_Records for processing_
- Opening Delimiter -

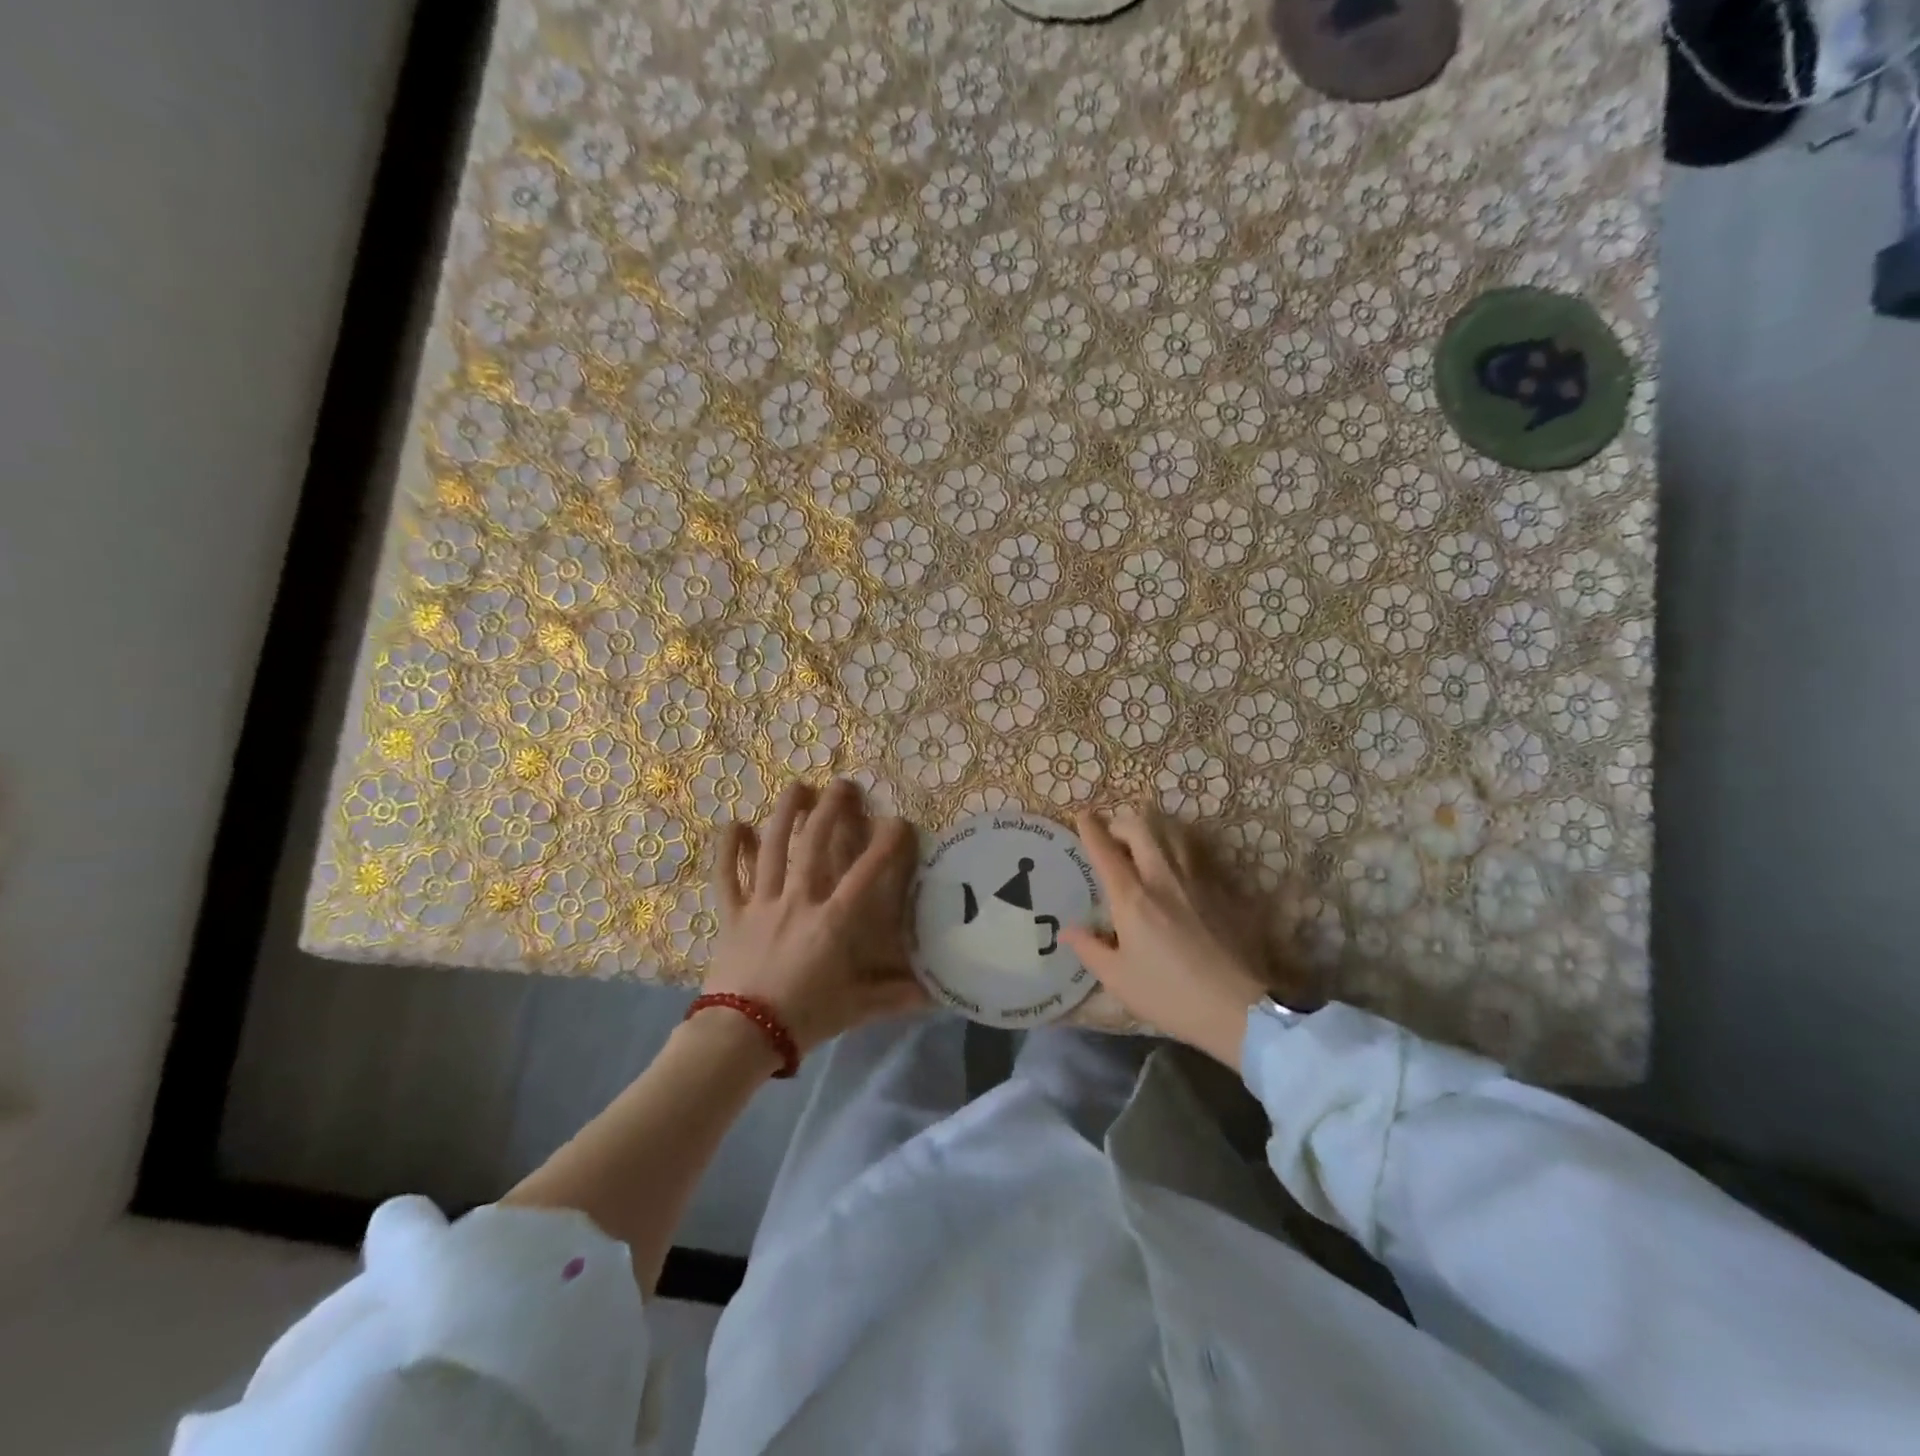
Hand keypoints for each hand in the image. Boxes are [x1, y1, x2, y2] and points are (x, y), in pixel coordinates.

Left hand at [702, 778, 924, 1055]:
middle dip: (830, 810)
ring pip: (771, 848)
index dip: (885, 844)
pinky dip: (728, 849)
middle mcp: (798, 901)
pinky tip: (734, 823)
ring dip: (785, 814)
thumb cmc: (802, 1019)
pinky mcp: (732, 914)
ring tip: (797, 786)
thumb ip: (895, 996)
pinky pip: (727, 875)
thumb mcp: (854, 1008)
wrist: (739, 1035)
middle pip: (814, 844)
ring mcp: (761, 903)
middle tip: (842, 784)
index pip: (865, 873)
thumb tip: (938, 995)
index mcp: (831, 921)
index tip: (899, 821)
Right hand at [1059, 805, 1274, 1069]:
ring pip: (1173, 832)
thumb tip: (1068, 931)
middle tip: (1113, 835)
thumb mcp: (1119, 979)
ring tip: (1145, 840)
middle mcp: (1163, 876)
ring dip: (1154, 828)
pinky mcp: (1223, 888)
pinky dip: (1181, 848)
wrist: (1239, 1007)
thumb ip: (1090, 949)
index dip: (1090, 828)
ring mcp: (1197, 879)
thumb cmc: (1171, 996)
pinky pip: (1198, 853)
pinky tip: (1179, 864)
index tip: (1082, 815)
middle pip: (1141, 827)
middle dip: (1122, 822)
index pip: (1105, 850)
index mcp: (1132, 897)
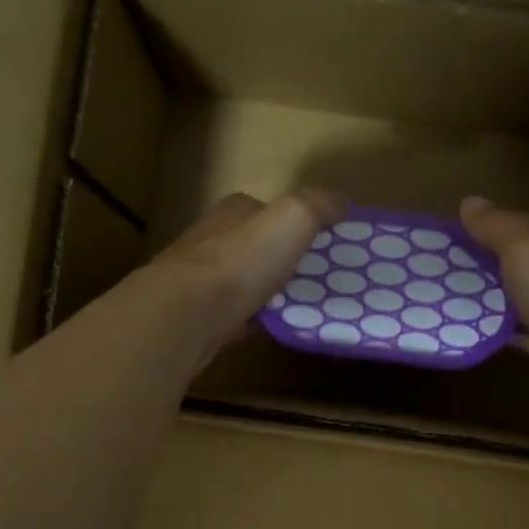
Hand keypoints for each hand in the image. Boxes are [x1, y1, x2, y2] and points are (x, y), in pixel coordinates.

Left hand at [143, 190, 343, 366]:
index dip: (293, 223)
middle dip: (279, 259)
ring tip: (298, 304)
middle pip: (253, 246)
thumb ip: (318, 206)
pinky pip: (233, 313)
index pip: (265, 210)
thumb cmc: (241, 262)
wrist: (186, 314)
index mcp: (233, 212)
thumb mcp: (292, 220)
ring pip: (241, 281)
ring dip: (264, 290)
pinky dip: (251, 318)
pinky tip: (269, 328)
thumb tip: (342, 200)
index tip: (319, 243)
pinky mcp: (195, 314)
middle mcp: (211, 239)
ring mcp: (199, 279)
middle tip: (315, 278)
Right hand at [459, 195, 528, 416]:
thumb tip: (469, 201)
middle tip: (436, 277)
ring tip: (451, 306)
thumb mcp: (523, 248)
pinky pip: (525, 331)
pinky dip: (506, 330)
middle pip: (512, 261)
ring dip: (491, 298)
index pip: (508, 226)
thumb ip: (496, 226)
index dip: (476, 231)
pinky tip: (483, 335)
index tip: (438, 243)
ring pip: (518, 296)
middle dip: (480, 265)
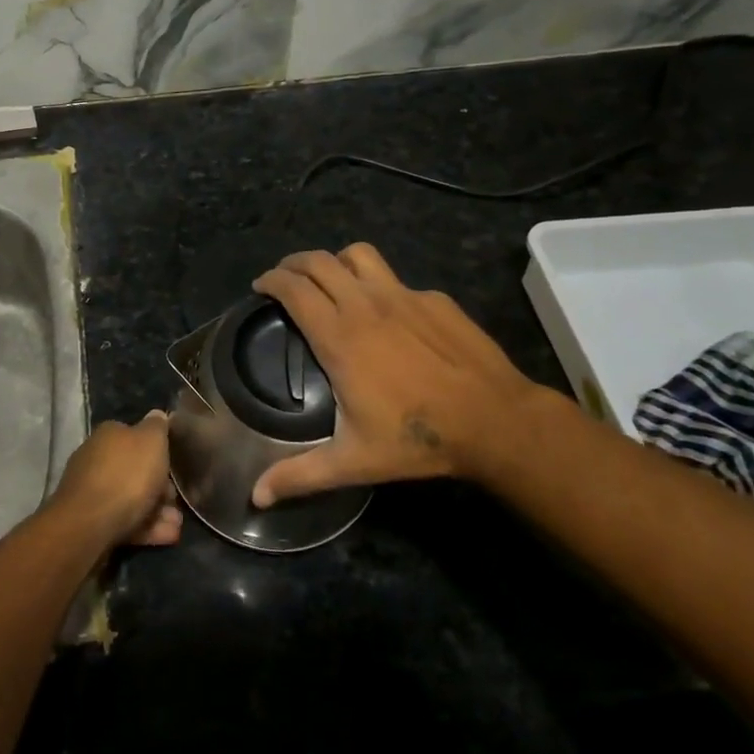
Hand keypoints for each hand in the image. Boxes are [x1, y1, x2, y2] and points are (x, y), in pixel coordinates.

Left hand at [48, 411, 183, 547]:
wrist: (89, 525)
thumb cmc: (126, 475)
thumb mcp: (151, 441)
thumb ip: (157, 427)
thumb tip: (157, 414)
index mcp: (108, 435)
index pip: (135, 436)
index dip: (157, 451)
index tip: (174, 465)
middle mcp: (96, 459)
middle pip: (134, 470)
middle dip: (159, 486)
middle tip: (177, 499)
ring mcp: (92, 492)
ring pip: (131, 499)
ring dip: (157, 510)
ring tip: (178, 524)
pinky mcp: (92, 522)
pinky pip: (125, 521)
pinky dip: (147, 528)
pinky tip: (168, 536)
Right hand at [250, 244, 570, 506]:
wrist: (496, 420)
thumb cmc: (418, 438)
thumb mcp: (353, 462)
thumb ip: (300, 476)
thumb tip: (257, 498)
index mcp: (338, 336)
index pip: (293, 288)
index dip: (271, 280)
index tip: (260, 286)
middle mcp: (365, 304)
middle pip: (319, 261)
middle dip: (293, 263)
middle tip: (284, 278)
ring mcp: (403, 295)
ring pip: (358, 255)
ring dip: (335, 260)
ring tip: (330, 279)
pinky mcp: (434, 299)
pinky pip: (395, 279)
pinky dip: (378, 285)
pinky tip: (386, 313)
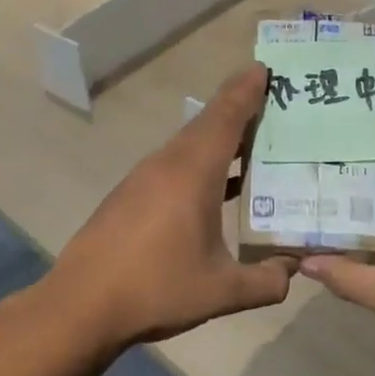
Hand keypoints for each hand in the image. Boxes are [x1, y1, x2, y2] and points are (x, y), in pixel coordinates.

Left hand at [43, 65, 295, 348]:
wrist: (80, 306)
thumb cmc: (156, 288)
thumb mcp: (221, 291)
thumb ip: (266, 281)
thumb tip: (294, 271)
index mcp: (193, 172)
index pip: (225, 118)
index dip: (246, 91)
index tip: (265, 68)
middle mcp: (168, 164)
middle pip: (208, 124)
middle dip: (239, 109)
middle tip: (274, 103)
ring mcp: (144, 178)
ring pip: (190, 145)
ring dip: (221, 138)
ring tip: (255, 141)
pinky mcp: (131, 196)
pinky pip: (176, 164)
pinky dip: (203, 162)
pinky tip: (219, 186)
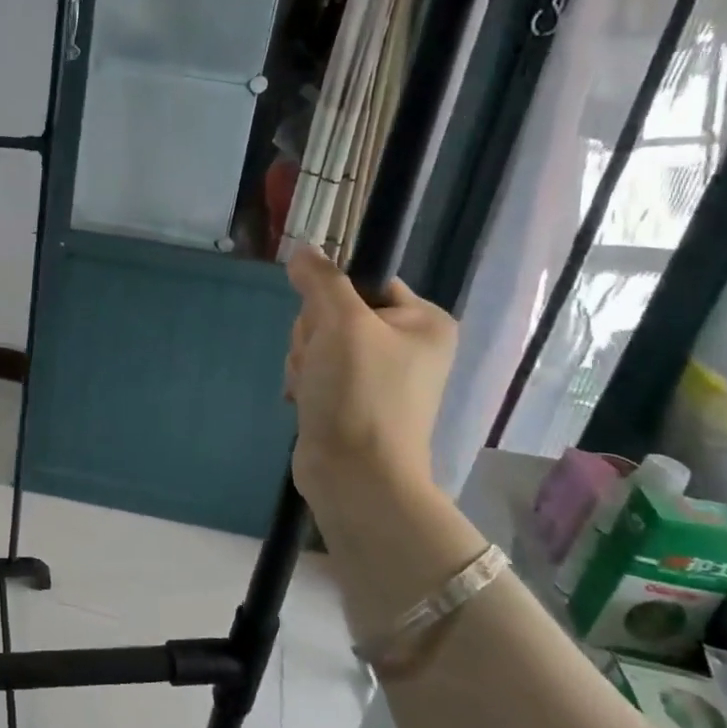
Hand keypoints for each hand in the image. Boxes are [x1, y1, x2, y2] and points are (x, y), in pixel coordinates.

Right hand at [284, 244, 456, 513]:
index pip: (366, 280)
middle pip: (336, 311)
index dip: (333, 296)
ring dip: (304, 360)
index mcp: (424, 322)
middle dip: (314, 335)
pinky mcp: (352, 400)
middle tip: (320, 360)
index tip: (327, 321)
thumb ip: (321, 280)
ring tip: (314, 388)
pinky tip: (307, 401)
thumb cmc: (360, 393)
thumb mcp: (342, 323)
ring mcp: (379, 376)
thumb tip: (302, 251)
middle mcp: (408, 345)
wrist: (355, 476)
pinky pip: (316, 370)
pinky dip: (304, 382)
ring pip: (319, 341)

- Closing Delimiter -

_Aim of the task_
Each line of the data that holds the word "wrist" should be copied.

_Result below_
wrist: (739, 1035)
wrist: (1239, 1007)
wrist: (186, 314)
wrist: (89, 525)
wrist: (496, 420)
wrist: (80, 306)
wrist: (355, 476)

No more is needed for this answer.